*AIM OF THE EXERCISE*.
In the forum thread about Shell Optimax, rewrite the passage from "No idea, Craig, I've" to "(Sep 5, 2003)", swapping "Friday" for "Saturday".

*SOURCE EXTRACT*.
# Shell Optimax to be phased out...



## StuarTT (May 7, 2002)

... and be replaced by Shell V-Power (100 Octane).

They have already started in Germany and are charging an even higher premium than on Optimax.


----------



## nutts (May 8, 2002)

That just means that all the remap/chipping specialists will charge extra for upgrading your remap.... :-/


----------



## W7 PMC (May 6, 2002)

Used the V-Power on the continent recently & its total loopy juice.

Can't wait for it to arrive ;D ;D


----------



## sonnyikea (Dec 31, 2002)

Stuart,

Hi, where do you get Optimax over here?

(Don't say a Shell garage as I've looked and can't see it) 


Cheers
Craig


----------



## Guest (May 14, 2003)

> Hi, where do you get Optimax over here?
> 
> (Don't say a Shell garage as I've looked and can't see it)


Shell garage on hte A4, at Gillette corner West London sells Optimax 

try another shell garage. until you see it..... in big red letters 8)


----------



## Guest (May 14, 2003)

unless of course you live in Luxembourg.. then I have no idea.. maybe Optimax is UK ONLY :-/


----------



## sonnyikea (Dec 31, 2002)

LOL ;D


----------



## StuarTT (May 7, 2002)

> Stuart,
> 
> Hi, where do you get Optimax over here?
> 
> ...


No idea, Craig, I've only ever seen it for sale in Germany.

As to the V-Power stuff, they are apparently selling it for 1,18 euros in Germany compared to 1,11 euros for normal unleaded Super .

A bit heavy, when you consider that I filled up at the Shell station in Helfent on Friday for euros 0,77 before going to Germany for the weekend. ;D


----------



## donny (Sep 5, 2003)

Optimax being phased out...

It still needs to be phased in, in some places


----------



## sonnyikea (Dec 31, 2002)

That is pricey. Good that we have some of the cheapest fuel in Europe here. Whenever I go back to the UK and get a hire car it hurts to fill it up with petrol


----------



## Rhod_TT (May 7, 2002)

Friends of the family who work for Shell say we're keeping Optimax and Continental Europe get two different high-spec fuels. V-Power and F-Power (or something). Don't take my word for it though.

Could be another good reason to join europe properly.

Rhod


----------



## bash-the-monkey (Jun 5, 2002)

At this rate we could just experiment with other stuff - I vote we try Vodka first.

Bash
www.bashthemonkey.com

PS is it counted as drink driving if your car drinks it?


----------

Data items
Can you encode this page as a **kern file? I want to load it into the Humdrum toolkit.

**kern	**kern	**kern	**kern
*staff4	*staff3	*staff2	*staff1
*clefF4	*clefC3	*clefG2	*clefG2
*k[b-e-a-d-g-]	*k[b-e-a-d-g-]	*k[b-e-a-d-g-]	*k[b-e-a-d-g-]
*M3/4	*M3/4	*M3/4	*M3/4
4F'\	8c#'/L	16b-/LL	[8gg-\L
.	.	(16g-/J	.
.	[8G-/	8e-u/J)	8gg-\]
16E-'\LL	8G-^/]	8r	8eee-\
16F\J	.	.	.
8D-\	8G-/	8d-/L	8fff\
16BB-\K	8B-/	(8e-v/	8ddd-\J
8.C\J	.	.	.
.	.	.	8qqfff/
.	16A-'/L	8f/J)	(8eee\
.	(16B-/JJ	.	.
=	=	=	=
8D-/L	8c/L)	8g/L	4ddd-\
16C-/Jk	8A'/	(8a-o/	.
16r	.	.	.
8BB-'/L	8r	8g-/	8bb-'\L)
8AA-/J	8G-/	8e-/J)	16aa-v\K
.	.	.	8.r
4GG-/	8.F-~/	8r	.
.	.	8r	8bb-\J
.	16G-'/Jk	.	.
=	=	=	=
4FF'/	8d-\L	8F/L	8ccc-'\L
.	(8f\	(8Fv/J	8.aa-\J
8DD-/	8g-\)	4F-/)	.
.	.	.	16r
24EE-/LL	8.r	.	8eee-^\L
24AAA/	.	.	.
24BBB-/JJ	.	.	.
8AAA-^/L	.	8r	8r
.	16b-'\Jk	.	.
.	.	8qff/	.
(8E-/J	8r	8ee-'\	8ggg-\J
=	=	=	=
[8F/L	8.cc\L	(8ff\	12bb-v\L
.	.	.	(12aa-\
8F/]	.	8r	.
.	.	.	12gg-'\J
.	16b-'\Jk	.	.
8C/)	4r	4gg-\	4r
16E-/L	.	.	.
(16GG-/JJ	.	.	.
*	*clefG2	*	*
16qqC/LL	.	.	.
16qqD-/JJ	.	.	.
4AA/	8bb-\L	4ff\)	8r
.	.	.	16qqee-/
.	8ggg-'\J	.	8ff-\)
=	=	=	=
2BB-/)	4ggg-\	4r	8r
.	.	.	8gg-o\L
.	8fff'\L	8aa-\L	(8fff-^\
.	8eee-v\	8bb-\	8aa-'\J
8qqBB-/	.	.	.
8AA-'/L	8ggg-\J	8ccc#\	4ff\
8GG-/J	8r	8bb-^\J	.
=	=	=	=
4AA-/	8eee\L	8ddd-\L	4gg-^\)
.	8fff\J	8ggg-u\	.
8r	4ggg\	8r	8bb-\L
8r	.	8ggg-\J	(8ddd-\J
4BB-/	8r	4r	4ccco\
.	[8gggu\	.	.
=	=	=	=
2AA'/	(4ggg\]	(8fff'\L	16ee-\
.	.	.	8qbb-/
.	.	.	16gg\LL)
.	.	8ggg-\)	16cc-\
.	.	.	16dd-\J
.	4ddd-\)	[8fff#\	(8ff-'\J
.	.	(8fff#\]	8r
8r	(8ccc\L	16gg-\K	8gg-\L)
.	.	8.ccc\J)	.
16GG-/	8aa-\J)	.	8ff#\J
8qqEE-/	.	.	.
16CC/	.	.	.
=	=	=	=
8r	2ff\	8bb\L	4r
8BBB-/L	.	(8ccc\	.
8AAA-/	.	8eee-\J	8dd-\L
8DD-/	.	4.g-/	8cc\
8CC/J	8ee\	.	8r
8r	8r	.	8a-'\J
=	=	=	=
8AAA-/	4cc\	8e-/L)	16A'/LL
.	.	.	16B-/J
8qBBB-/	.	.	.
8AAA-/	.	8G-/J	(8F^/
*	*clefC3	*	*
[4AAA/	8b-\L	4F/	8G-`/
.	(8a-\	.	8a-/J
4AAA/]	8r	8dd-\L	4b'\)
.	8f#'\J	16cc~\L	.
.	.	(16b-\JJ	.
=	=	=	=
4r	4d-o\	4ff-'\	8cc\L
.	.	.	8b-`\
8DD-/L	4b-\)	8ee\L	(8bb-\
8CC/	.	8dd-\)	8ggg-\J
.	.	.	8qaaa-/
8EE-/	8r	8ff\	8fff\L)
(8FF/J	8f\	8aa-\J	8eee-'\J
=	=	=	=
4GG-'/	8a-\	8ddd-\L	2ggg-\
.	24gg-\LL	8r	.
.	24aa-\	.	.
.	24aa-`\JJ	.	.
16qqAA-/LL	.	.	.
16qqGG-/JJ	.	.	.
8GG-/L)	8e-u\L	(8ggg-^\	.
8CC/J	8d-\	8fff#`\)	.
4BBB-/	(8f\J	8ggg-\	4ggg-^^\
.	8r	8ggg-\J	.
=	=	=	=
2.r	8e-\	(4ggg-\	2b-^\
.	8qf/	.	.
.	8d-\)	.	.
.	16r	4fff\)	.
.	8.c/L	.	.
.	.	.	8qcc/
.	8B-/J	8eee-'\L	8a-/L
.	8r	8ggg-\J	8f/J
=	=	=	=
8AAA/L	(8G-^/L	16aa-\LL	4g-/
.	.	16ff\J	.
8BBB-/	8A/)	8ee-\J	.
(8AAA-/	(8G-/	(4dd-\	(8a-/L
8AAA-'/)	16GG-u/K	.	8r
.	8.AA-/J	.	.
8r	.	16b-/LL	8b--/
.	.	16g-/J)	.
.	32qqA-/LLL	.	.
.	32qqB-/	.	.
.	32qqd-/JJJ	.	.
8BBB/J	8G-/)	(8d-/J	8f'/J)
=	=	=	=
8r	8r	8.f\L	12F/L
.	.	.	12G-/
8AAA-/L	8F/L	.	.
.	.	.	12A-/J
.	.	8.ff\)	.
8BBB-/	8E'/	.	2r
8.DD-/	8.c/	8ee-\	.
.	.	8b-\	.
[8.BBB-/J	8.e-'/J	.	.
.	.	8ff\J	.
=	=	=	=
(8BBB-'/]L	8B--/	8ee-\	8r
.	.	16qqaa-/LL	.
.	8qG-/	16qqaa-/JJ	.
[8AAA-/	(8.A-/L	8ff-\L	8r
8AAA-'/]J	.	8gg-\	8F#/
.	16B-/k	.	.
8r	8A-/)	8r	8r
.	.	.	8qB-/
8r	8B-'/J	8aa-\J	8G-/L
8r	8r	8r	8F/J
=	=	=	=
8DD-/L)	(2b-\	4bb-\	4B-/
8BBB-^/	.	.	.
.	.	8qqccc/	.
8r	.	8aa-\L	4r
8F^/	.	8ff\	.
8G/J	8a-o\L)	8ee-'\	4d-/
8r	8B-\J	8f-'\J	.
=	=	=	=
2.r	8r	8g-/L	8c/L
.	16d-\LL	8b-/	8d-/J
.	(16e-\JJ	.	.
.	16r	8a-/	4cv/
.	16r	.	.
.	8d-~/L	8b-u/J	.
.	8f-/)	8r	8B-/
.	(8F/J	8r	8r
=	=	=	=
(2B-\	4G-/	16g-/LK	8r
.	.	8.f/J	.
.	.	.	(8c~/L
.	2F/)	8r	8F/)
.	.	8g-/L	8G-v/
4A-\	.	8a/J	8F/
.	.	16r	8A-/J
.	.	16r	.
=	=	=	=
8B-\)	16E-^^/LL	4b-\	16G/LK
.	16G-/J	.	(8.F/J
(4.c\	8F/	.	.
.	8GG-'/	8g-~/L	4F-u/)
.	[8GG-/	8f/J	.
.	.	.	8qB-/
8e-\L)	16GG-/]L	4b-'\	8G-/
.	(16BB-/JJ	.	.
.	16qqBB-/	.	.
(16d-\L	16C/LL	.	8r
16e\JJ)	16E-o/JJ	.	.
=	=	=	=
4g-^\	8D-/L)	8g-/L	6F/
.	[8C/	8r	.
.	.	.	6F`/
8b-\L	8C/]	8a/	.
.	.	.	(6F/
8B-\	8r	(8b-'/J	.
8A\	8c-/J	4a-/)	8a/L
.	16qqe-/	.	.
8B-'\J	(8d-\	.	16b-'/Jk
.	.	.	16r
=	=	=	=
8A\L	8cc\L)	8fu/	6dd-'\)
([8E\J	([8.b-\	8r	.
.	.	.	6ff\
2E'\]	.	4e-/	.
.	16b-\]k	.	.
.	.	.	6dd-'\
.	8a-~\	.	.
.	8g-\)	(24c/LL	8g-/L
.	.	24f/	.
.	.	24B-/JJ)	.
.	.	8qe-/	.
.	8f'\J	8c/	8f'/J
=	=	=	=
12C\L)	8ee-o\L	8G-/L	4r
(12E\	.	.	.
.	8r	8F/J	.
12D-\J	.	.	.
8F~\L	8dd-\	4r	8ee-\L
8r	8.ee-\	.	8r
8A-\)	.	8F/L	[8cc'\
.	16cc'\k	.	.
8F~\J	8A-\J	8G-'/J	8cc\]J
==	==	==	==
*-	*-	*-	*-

*WORKED ANSWER*.
No idea, Craig, I've only ever seen it for sale in Germany.

As to the V-Power stuff, they are apparently selling it for 1,18 euros in Germany compared to 1,11 euros for normal unleaded Super .

A bit heavy, when you consider that I filled up at the Shell station in Helfent on Saturday for euros 0,77 before going to Germany for the weekend. ;D


----------



## donny (Sep 5, 2003)